Dysprosium ist ein 1886 entdecktes Metall, das zu den seltenen Erden gehört. „Wenn man es erwärmt, dehnt es sich nicht wie andere Metalle aus, sondern zieht sich zusammen“, sagt Bargheer. Die Leute hätten richtig vermutet, dass dies an magnetischer Wechselwirkung liege, die einzelne Atome bei der Erwärmung aufeinander ausüben. Worin sich die Forschung aber irrte: Das Zusammenziehen ist nicht die erste Reaktion des Dysprosiums auf Wärme. Zuerst dehnt es sich nämlich ebenfalls aus, aber nur für einen unvorstellbar kurzen Moment. Dank solchen Untersuchungen zur „ultraschnellen  Dynamik“, wie sie auch an Bargheers Lehrstuhl gemacht werden, weiß man, dass die zugeführte Energie vor allem in Schwingungen des Atomgitters übergeht.
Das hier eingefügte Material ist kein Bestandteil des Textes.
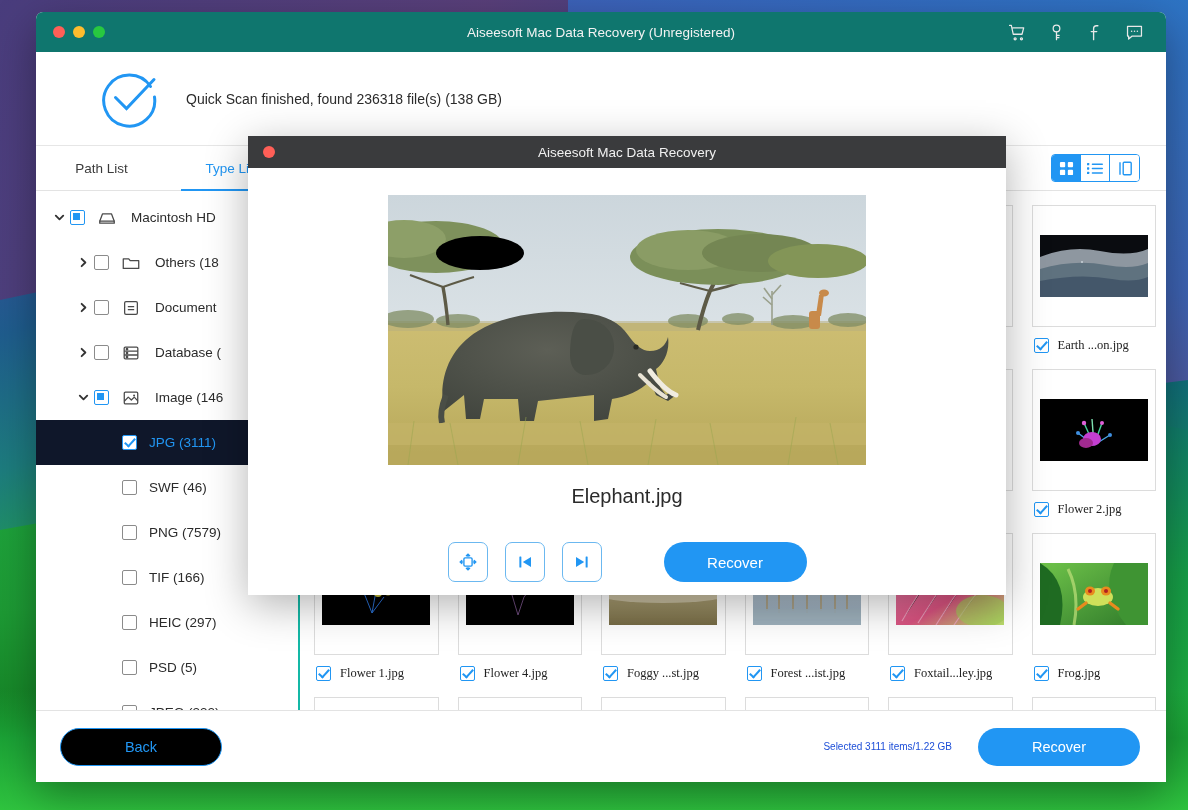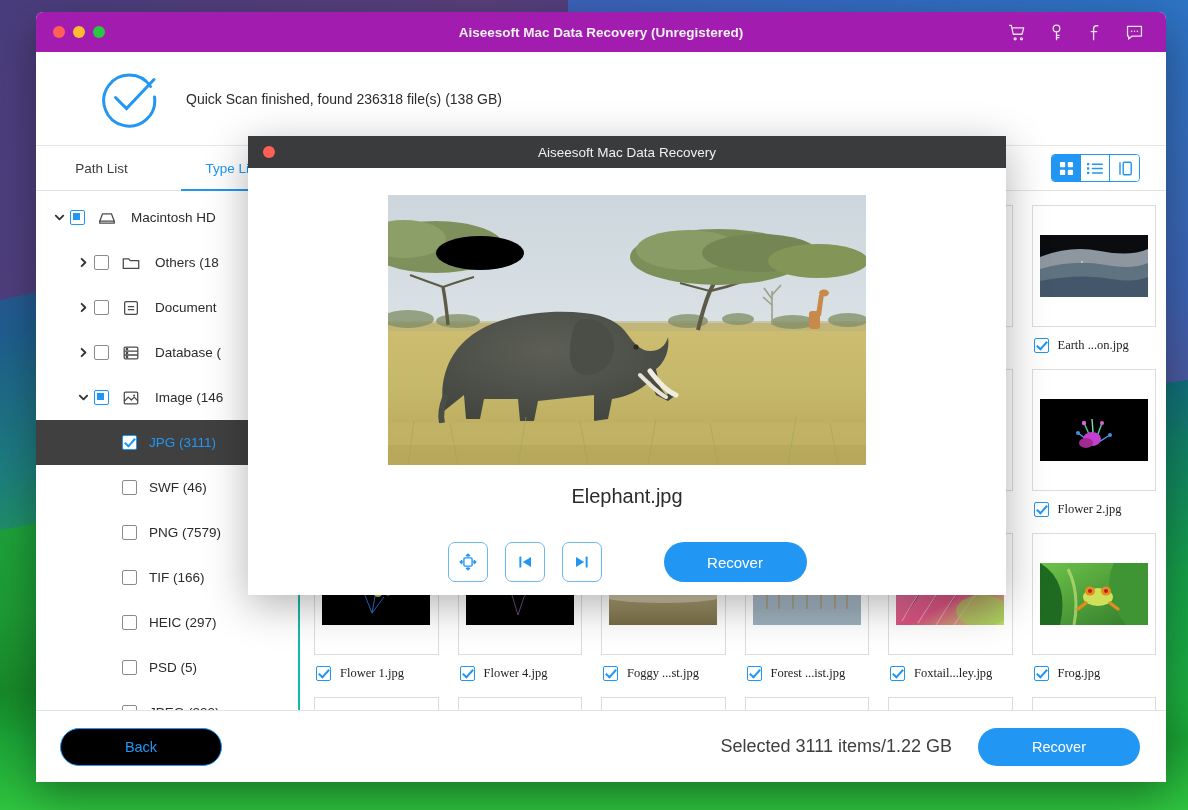--- a/index.html
+++ b/index.html
@@ -34,22 +34,22 @@
   #app-window {
     position: absolute; left: 36px; top: 12px;
     width: 1130px; height: 770px;
     background: #fff;
     border-radius: 7px 7px 0 0;
     box-shadow: 0 14px 44px rgba(0,0,0,.35);
     overflow: hidden;
     display: flex; flex-direction: column;
   }
   #titlebar {
-    height: 40px; background: #a21caf; flex: 0 0 40px;
-    display: flex; align-items: center; position: relative; font-weight: bold;
+    height: 40px; background: #0f766e; flex: 0 0 40px;
+    display: flex; align-items: center; position: relative;
   }
   .traffic { display: flex; gap: 8px; padding-left: 17px; }
   .dot { width: 12px; height: 12px; border-radius: 50%; }
   .dot.red { background: #ff5f57; }
   .dot.yellow { background: #febc2e; }
   .dot.green { background: #28c840; }
   #window-title {
     position: absolute; left: 0; right: 0; text-align: center;
     color: #f2f2f2; font-size: 13.5px; pointer-events: none;
   }
@@ -79,21 +79,21 @@
   #tabs { height: 45px; flex:0 0 45px; display: flex; align-items: stretch;
           border-bottom: 1px solid #e3e3e3; }
   .tab { flex: 1; display: flex; align-items: center; justify-content: center;
          font-size: 13.5px; color: #3c3c3c; position: relative; cursor: default; }
   .tab.active { color: #2196f3; }
   .tab.active::after { content:""; position: absolute; left: 14px; right: 14px;
                        bottom: -1px; height: 2px; background: #2196f3; }
   #tree { flex: 1 1 auto; overflow: hidden; padding-top: 4px; }
   .tree-row { height: 45px; display: flex; align-items: center; font-size: 13.5px;
               color: #2b2b2b; }
-  .tree-row.selected { background: #404040; color: #2196f3; }
+  .tree-row.selected { background: #0f172a; color: #2196f3; }
   .twist { width: 22px; flex:0 0 22px; display:flex; align-items:center; justify-content:center; }
   .cbx { width: 15px; height: 15px; flex:0 0 15px; border: 1.5px solid #8b8b8b;
          border-radius: 2px; background: #fff; position: relative; }
   .cbx.checked { border-color: #2196f3; }
   .cbx.checked::after { content: ""; position: absolute; left: 4px; top: 0px;
       width: 4px; height: 9px; border: solid #2196f3; border-width: 0 2px 2px 0;
       transform: rotate(42deg); }
   .cbx.partial { border-color: #2196f3; }
   .cbx.partial::after { content:""; position:absolute; left:2px; top:2px;
       width: 7px; height: 7px; background: #2196f3; }
@@ -131,21 +131,21 @@
   .cell-label .cbx { flex: 0 0 15px; }
 
   
   #bottombar { height: 72px; flex: 0 0 72px; border-top: 1px solid #e3e3e3;
                display: flex; align-items: center; padding: 0 26px 0 24px;
                background: #fff; }
   #back-button { width: 162px; height: 38px; border: 1.4px solid #2196f3;
                  border-radius: 19px; color: #2196f3; font-size: 14.5px;
                  display: flex; align-items: center; justify-content: center;
                  background: #000000; cursor: default; }
-  #selection-info { margin-left: auto; font-size: 18px; color: #404040;
+  #selection-info { margin-left: auto; font-size: 10px; color: #1d4ed8;
                     margin-right: 26px; }
   #recover-button-main { width: 162px; height: 38px; background: #2196f3;
                  border-radius: 19px; color: #fff; font-size: 14.5px;
                  display: flex; align-items: center; justify-content: center;
                  cursor: default; }
 
   
   #modal {
     position: absolute; left: 212px; top: 124px; width: 758px; height: 459px;
     background: #fff; box-shadow: 0 10px 40px rgba(0,0,0,.30);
Dann kommen die magnetischen Eigenschaften der Atome selbst zum Tragen und erzeugen das Zusammenziehen. „Das untersuchen wir auch in meiner gemeinsamen Forschergruppe am Synchrotron des Helmholtz-Zentrums Berlin.“ Nur die superschnellen Röntgenblitze im Keller des Instituts – oder die tausend mal kostspieligeren Freie-Elektronen-Laser – sind in der Lage, solche Vorgänge zu erfassen und abzubilden.

Die Röntgenstrahlen können direkt die räumliche Periode der Atome messen, die gleichmäßig auf einem Kristallgitter angeordnet sind. Allgemein lässt sich durch solche Untersuchungen herausfinden, was zugeführte Energie mit bestimmter Materie macht. Bargheer glaubt, dass die Forschung uns  nicht nur in die Lage versetzen wird, bessere Speichermedien zu bauen, wir würden auch verstehen, was in sogenannten Supraleitern, also Stoffe ohne jeden elektrischen Widerstand, geschieht.